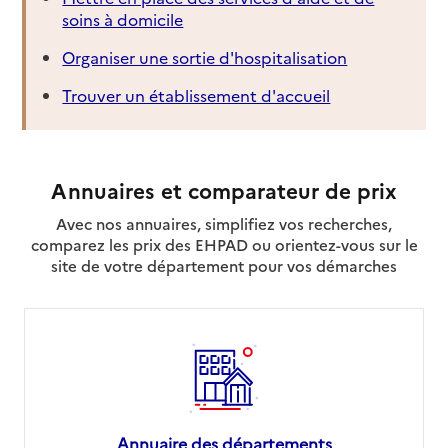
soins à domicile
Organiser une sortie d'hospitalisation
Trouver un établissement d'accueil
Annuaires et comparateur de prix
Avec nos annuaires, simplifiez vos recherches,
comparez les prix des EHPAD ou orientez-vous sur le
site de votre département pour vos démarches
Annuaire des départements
---------------
Job
Retype the data word for word, please, and keep the images out.

Task answer
soins à domicile
Organiser une sortie d'hospitalisation
Trouver un établissement d'accueil
Annuaires et comparateur de prix
Avec nos annuaires, simplifiez vos recherches,
comparez les prix des EHPAD ou orientez-vous sur le
site de votre département pour vos démarches
Annuaire des départements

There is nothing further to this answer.